Another £30mil in funding raised for intrepid Nutmeg, the UK’s first robo-advice firm, this time from mainly Hong Kong based investors and a bit of a top up for the existing investor base. This even registered in the corridors of power, with Phillip Hammond declaring the UK “Fin-Tech capital of the world” as a result! This latest investment takes the total raised by Nutmeg alone to just shy of £60mil, quite a statement of confidence in a business that is by all accounts (but mainly their own accounts) struggling to keep its head above water.
I’ve previously written about how I see “pure” digital-advice firms, as likely to struggle to be much more than the fad that (fingers crossed) sparks a shift in the approach taken by the wealth management establishment to the parts of the market they currently eschew. A little like UKIP in the context of Brexit, or Trump in US politics (tenuous blog title connection made!).
Whilst the ambition of digital advice start-ups to change the face of long term savings is an admirable and worthwhile cause, one that I certainly support as a member of their target demographic. Stories such as this (http://goo.gl/ejXoFm) make me worry about the ability of these firms to stick around long enough to influence the market and shift it far enough in a direction that delivers good outcomes for savers.
Sticking with Nutmeg (and being acutely aware that I may be coming across as having a personal vendetta, but honestly it’s just they’re the only “pure” robo-advisor with a long enough track record to have any useful data), who posted an eye watering loss just shy of £9mil in 2015 on the back of just £1.7mil turnover and who indicated that further fund raising rounds are almost inevitable to help them in achieving their goals, one wonders how long it will be before investors tire and aren’t so willing to keep shoveling in money. Even with customer numbers up 50% and AUM up 100%, operating costs rose 80% and the afore mentioned loss was a 70% jump on the just over £5mil loss the previous year, difficult to dress that up and tell a rosy story of things to come.
But perhaps I’m not seeing the bigger picture. We all know technology in financial services doesn’t come cheap, neither does running an operation behind an evolving proposition and if your mission is to shake up the industry establishment, you’ve got to spend a lot of money making a lot of noise about it too. And just perhaps I’m too doom and gloom and all this money will eventually come rushing back out of the hole into which it went with a healthy return attached? I just shudder to think what investment horizon backers were thinking about when they put their money on the table and what the reality will be.

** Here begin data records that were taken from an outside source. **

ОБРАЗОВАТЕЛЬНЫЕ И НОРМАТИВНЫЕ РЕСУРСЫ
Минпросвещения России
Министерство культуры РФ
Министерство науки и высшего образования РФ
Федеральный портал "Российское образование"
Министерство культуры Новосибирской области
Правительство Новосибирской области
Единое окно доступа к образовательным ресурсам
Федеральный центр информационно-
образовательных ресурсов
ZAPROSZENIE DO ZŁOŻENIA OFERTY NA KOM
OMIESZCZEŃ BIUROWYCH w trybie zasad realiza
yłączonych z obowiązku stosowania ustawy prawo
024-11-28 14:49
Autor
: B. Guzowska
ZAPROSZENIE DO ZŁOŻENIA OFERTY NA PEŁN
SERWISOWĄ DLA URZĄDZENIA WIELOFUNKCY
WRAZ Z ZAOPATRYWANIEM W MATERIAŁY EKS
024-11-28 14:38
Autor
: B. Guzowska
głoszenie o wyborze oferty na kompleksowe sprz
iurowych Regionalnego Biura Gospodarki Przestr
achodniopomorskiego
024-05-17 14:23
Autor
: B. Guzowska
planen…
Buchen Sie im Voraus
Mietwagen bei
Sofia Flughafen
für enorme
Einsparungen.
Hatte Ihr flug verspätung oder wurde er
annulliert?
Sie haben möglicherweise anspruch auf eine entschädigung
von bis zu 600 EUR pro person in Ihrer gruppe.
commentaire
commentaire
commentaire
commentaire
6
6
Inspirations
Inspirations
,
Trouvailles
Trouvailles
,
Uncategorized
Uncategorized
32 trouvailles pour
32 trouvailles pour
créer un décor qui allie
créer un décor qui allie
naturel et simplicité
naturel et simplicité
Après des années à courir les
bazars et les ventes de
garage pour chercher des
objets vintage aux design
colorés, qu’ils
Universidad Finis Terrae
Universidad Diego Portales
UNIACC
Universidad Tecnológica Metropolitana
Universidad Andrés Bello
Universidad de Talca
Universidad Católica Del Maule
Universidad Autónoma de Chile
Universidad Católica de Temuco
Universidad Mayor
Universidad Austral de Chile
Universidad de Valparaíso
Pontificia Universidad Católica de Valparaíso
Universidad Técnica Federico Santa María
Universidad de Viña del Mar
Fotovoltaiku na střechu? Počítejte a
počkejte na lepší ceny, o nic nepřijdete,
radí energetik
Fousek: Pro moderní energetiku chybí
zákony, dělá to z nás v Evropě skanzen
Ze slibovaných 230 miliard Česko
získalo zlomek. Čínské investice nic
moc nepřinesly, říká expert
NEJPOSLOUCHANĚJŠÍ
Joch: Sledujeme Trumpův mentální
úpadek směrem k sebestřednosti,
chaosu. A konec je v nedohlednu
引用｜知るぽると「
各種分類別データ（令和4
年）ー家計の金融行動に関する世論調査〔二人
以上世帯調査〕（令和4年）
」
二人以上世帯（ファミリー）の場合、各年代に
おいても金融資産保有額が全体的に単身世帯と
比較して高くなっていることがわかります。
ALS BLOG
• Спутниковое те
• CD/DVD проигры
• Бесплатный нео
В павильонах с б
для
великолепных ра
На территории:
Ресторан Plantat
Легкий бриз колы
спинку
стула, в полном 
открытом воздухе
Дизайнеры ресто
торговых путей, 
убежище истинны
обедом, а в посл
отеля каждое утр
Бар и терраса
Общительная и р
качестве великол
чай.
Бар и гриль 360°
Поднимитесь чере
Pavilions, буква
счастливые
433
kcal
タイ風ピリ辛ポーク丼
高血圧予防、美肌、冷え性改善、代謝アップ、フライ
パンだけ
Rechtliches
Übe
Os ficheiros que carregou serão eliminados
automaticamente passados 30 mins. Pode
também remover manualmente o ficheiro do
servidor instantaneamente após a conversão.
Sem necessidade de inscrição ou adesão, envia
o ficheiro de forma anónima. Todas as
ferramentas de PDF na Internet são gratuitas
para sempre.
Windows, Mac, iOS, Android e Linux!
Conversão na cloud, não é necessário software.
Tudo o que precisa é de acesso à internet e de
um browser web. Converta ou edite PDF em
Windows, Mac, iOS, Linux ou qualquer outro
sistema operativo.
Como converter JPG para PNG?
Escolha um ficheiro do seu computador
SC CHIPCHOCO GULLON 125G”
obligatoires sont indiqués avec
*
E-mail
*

So what? Need the millennial investor worry about all of this and the longevity of his or her ability to save via a Nutmeg style ISA, benefit from some helpful guidance and ongoing discretionary management? Maybe not! The wealth management establishment has been taking note of all the hype, kicking its change engine into gear and new propositions a plenty are on the horizon from some of those names that will have limited issue in gaining the scale that’ll make digital advice pay long term. Let’s just hope whatever comes next is less of a bodged response to the wants and desires of the masses than appears to have been implemented by the US electorate.